◆ Study text
Commonwealth Bank’s leaders faced shareholders today at the company’s Annual General Meeting (AGM) after a year of scandals and distrust.

CEO Matt Comyn and Chairman Catherine Livingstone took turns highlighting the company’s efforts to become a “simpler, better bank” in an attempt to rebuild its reputation.

It would seem after a year of apologies, the banking giant is ready to put the Royal Commission behind it.

Neither Matt nor Catherine mentioned the various scandals and billions of dollars’ worth of customer remediation fees made by the company as a result of the Royal Commission.

In fact, the phrase “Royal Commission” was omitted entirely from Matt’s address, and only brought up by Catherine in a vague encouragement: “We have already taken action on a number of the recommendations of the Royal Commission to improve outcomes for customers.”

Further to this, the company leaders didn’t address the most recent anti-hawking law breach accusations or the bank’s decision to only pass on a portion of the Reserve Bank’s 25-point rate cut earlier this month.

However, in a somewhat unorthodox move, Matt will be hosting a live-streamed customer forum early next month, where he will receive and answer questions from customers and shareholders alike.

In today’s addresses, the focus was on simplicity. Matt highlighted the simplifying of the bank’s technology, online and mobile application services, and banking fee management for customers.

The restructuring of the bank’s fees management — which includes alerts to help customers avoid fees — are expected to save customers a healthy $400 million over the course of this year.

He also highlighted the bank’s strong performance in a year of national and international economic uncertainty.

Meanwhile, Catherine’s address highlighted the Commonwealth’s divestment from its life insurance and financial advice businesses — namely Sovereign, Colonial First State Global Asset Management, and TymeDigital.

Catherine said the company is in the process of selling off its life insurance operations in Australia, China, and Indonesia, and cutting ties with its Aligned Financial Advice businesses in Australia.

On top of this, Catherine said the bank has plans to exit the coal sector by 2030 in the name of sustainability. Meanwhile, Commonwealth has committed to only providing banking and financing to new oil, gas, and coal projects if their environmental and social impact is in line with the Paris Agreement.

With so many divestments, promises, and restructures, time will tell if Commonwealth will evolve to be both simpler and better.

In the meantime, shareholders seem satisfied with the Chairman and CEO’s addresses, with shares up 1.36 per cent to trade for $80.38 each in late afternoon trade. Commonwealth’s market cap is valued at $142.33 billion.

◆ Input data
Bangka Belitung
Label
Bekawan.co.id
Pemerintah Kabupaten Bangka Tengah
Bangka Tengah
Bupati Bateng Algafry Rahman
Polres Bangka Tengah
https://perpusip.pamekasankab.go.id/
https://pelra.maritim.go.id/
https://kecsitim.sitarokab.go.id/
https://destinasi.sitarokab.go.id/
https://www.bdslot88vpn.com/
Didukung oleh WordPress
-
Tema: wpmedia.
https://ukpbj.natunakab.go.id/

◆ Exercise details
Transcribe word for word the passage of the Commonwealth Bank AGM article between "In today’s addresses, the" and "management for customers.", inclusive.

◆ Problem solution
In today’s addresses, the focus was on simplicity. Matt highlighted the simplifying of the bank’s technology, online and mobile application services, and banking fee management for customers.